In both societies, the public does not demand change it has ceased to hope for. If Palestinians and Israelis believed, however, that the United States was determined to achieve a peace agreement, expectations would change overnight, and the latent support for a two-state peace would become an operative factor in Israeli and Palestinian politics.
"What could the United States do?" we asked the people we met. Several Israelis and Palestinians said that the new president could begin by simply declaring that an Israeli-Palestinian peace was a vital U.S., Israeli, and Palestinian interest. Then he would have to follow up by convincing Israel to stop settlement expansion and ease restrictions on Palestinian movement, by encouraging Fatah and Hamas to reconcile, and by leading Israel to the bargaining table with a reformed and credible Palestinian government.

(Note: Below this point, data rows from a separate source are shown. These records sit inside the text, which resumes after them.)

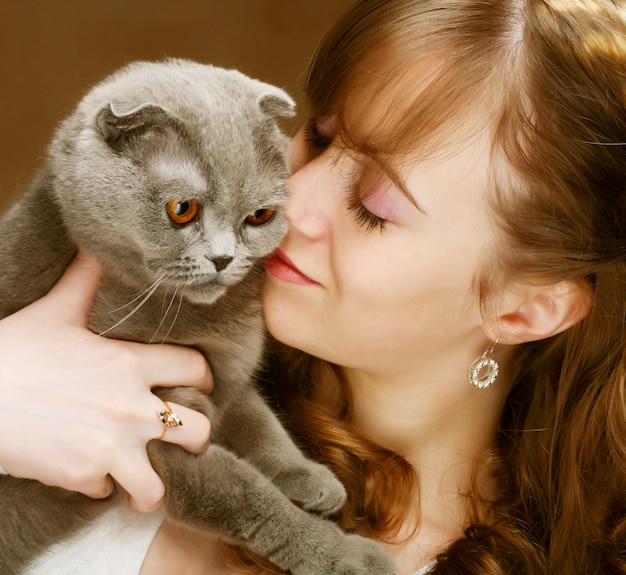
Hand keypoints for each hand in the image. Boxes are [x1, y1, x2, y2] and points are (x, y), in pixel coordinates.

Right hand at [0, 253, 211, 511]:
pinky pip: (110, 492)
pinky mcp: (83, 476)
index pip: (195, 368)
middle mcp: (131, 407)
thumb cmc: (12, 352)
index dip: (203, 377)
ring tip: (148, 479)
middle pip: (197, 429)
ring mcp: (111, 447)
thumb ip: (85, 282)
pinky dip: (106, 488)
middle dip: (197, 435)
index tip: (198, 384)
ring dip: (155, 483)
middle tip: (185, 436)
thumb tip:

I also heard two other messages during the trip: (1) a two-state solution between Israel and the Palestinians is still possible, and (2) prospects for Israeli-Palestinian peace are closely connected to U.S. relations with Iran.
A Two-State Solution Is Still Possible
"The borders former Palestinian and Israeli negotiators agreed to as part of the informal 'Geneva Accord' are fine," a Palestinian activist told our group. Most of the Israelis we met agreed. Creating a viable Palestinian state would require a double roll-back of the settlements that Israel has established in the West Bank since 1967. In other words, it would require evacuating all the settlements east of the separation wall that Israel has built in the West Bank, and adjusting the border represented by the separation wall to minimize Palestinian losses and swap Israeli territory for West Bank land that would remain with Israel. This is essentially the border of the unofficial Geneva Accord agreed to five years ago, and is as workable now as it was then, if Israeli and Palestinian governments will accept it.
"The key is in Iran"
"Many Israelis believe the key is in Iran," one well-placed Israeli government official told us. "There will be no peace with Hezbollah or Hamas without progress with Iran, although that is not what I would tell you in front of a microphone." Others we met said wide support exists in Israel for dialogue with Iran, although in its current assault on Gaza Israel has, for the moment, chosen a proxy war with Iran instead. Israeli President Shimon Peres said January 4 that Hamas "cannot hide that they are acting by orders from Iran. Iran has two satellites in the Middle East, the Hezbollah in Lebanon and Hamas in Gaza."
The fighting in Gaza, chances for a two-state peace agreement, and U.S. relations with Iran are all connected. How the Obama administration approaches any one of these problems will affect, for good or ill, what happens with the others. My trip reinforced my sense that U.S. leadership will be key to preventing deadly conflict and achieving stable peace in the region.